Nei sette paesi coi salari più alti, la contrattazione collettiva copre il 70 per cento dei lavoratori.

Svezia e Danimarca, che avevano frenato la direttiva perché rivendicavano la peculiarità positiva del loro sistema di contrattazione, con un ruolo forte dei sindacati, con l’accordo sono state rassicurate sul fatto che la direttiva servirà a migliorare la situazione, non a spingere al ribasso.

Luca Visentini, il segretario del sindacato europeo, spiega che uno degli aspetti positivi raggiunti nell’accordo è il fatto che «sia stato definito il concetto di contrattazione collettiva: inizialmente erano evocate generiche organizzazioni di lavoratori, non erano citati esplicitamente i sindacati, nella versione finale invece sì». Un passo di inedita chiarezza, da parte di Bruxelles.

 Per Visentini, «il cuore della direttiva sta proprio nel fatto che consente di estendere e rafforzare la contrattazione collettiva, compresa la lotta a trattamenti antisindacali».

L’obbligo di applicare contratti collettivi diventa dirimente, grazie alla direttiva, anche nella assegnazione di appalti pubblici: Bruxelles dice no a corse al ribasso dei prezzi sulla pelle dei lavoratori.

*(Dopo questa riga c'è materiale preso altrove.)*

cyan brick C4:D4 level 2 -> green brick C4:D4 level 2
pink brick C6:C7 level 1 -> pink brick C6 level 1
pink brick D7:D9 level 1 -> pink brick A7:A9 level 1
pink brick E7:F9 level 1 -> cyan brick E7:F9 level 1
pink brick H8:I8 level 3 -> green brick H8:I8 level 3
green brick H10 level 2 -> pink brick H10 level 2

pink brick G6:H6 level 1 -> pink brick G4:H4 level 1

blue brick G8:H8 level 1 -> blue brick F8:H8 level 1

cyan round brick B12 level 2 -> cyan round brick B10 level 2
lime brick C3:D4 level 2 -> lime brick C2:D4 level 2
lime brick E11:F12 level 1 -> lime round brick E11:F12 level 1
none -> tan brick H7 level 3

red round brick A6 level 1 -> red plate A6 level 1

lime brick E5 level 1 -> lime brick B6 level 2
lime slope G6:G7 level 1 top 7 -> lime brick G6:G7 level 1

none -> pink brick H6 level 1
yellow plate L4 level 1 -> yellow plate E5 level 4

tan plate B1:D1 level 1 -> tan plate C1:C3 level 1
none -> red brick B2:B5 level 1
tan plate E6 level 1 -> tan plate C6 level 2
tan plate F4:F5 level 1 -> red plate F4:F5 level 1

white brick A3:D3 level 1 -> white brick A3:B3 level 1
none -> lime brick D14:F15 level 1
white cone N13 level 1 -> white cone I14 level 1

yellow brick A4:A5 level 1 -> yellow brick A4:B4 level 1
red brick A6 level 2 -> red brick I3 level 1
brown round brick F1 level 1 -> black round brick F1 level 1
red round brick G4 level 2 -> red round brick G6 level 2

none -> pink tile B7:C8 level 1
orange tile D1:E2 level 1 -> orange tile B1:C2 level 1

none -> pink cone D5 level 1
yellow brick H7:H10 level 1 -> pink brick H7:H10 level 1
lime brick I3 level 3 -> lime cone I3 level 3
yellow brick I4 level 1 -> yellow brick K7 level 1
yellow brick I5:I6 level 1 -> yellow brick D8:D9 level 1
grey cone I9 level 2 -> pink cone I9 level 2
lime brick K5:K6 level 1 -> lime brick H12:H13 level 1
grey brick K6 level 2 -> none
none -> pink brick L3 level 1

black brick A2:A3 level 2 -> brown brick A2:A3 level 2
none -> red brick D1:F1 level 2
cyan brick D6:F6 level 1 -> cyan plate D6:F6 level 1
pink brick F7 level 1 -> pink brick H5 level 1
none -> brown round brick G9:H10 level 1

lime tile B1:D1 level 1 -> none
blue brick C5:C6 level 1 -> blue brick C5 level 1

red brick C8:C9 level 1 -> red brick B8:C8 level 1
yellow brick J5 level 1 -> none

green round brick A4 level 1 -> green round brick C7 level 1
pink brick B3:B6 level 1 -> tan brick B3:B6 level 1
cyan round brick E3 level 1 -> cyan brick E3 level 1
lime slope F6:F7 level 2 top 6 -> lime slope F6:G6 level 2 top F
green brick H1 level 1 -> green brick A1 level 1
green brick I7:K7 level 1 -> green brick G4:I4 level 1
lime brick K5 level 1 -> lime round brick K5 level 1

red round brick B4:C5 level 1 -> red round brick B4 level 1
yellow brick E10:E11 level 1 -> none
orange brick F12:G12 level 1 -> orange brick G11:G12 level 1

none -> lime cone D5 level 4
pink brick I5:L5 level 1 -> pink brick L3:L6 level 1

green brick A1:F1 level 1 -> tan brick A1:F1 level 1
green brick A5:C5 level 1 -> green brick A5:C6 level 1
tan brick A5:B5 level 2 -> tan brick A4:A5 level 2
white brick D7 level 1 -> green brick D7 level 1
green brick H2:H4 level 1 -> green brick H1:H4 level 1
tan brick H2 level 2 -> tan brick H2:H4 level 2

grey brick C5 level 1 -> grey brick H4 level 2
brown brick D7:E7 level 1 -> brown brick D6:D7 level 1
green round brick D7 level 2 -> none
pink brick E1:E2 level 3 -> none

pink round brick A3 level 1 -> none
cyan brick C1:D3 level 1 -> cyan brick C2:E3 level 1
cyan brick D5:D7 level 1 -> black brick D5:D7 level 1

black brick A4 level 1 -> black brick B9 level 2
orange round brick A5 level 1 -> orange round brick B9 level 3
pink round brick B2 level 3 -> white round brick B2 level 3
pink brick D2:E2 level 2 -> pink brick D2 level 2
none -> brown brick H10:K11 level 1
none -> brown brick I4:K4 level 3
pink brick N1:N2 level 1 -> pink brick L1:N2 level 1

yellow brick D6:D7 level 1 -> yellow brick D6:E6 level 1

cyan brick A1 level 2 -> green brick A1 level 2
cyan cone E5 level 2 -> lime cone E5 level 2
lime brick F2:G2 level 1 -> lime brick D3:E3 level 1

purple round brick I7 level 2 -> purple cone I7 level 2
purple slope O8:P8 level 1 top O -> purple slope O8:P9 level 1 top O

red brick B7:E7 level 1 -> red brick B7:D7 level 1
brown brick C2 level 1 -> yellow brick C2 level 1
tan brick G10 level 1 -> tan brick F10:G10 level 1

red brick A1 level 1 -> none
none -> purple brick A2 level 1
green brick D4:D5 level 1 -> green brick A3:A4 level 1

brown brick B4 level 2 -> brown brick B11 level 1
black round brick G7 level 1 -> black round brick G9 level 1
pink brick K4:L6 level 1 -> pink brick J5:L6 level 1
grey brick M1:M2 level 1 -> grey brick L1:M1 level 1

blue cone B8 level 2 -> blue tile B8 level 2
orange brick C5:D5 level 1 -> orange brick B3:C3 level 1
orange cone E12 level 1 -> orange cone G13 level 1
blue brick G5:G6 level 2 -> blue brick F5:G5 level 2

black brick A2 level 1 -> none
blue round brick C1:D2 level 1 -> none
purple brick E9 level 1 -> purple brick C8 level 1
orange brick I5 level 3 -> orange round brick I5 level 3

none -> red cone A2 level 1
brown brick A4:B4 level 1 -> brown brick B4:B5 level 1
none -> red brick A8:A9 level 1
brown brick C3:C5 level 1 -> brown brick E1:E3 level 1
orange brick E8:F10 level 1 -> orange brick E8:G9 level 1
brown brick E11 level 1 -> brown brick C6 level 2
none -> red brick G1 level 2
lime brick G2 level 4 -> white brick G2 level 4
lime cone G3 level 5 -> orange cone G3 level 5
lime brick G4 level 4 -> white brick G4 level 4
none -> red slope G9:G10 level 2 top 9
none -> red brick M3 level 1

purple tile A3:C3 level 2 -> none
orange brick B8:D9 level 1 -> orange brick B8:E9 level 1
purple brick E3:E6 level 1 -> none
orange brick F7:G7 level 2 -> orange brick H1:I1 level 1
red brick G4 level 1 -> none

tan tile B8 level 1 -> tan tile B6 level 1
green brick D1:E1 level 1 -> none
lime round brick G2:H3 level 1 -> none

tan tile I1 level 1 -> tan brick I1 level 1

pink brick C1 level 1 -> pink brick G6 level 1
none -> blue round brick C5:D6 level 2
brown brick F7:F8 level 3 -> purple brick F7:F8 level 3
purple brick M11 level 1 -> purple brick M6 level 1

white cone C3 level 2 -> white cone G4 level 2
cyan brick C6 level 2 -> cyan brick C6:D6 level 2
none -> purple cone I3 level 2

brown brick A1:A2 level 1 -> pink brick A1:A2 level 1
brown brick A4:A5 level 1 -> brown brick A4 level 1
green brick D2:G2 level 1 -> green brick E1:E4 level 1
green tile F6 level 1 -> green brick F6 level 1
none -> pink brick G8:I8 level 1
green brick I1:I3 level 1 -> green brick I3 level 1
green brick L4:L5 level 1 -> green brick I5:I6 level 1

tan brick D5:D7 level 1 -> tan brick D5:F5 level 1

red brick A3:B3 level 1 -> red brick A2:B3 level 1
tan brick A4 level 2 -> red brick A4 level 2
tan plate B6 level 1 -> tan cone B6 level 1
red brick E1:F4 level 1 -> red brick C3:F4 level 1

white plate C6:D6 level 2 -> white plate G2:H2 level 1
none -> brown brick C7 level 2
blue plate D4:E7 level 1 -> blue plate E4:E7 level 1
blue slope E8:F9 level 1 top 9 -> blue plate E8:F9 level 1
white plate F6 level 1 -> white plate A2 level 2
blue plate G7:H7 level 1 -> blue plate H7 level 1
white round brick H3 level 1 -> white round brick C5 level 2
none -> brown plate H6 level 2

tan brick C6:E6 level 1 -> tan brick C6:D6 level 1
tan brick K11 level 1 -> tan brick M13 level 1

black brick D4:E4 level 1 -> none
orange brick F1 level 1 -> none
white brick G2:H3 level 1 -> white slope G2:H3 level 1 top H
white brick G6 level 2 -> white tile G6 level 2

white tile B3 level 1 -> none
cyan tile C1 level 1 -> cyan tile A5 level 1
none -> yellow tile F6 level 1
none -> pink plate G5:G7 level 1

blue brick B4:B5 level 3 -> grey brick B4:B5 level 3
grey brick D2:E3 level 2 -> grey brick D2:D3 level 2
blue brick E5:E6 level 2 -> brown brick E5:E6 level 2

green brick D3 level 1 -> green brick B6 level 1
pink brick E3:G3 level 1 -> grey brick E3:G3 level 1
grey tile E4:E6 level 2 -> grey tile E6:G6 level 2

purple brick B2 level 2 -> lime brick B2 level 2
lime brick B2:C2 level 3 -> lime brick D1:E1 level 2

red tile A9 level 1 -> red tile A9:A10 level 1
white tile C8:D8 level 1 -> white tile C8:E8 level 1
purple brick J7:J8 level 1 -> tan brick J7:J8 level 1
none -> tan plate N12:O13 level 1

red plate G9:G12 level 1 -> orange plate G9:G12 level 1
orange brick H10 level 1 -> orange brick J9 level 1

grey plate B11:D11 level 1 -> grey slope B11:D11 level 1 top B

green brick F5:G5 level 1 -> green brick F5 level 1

Charito cosa farà Bruxelles, cosa resta da fare a Roma? 

«C’è una porzione di contratti spuri, precari, ai quali non si applicano i contratti collettivi, e inoltre ci sono contratti pirata», dice Visentini. 

«Quello che bisognerebbe fare è applicare fino in fondo la costituzione, per estendere erga omnes la copertura dei contratti conclusi dalle organizzazioni rappresentative.

La Finlandia lo ha fatto, coprendo così anche i precari, e i salari sono cresciuti». Più che una direttiva nuova, dice Visentini, basterebbe rileggere la cara vecchia costituzione.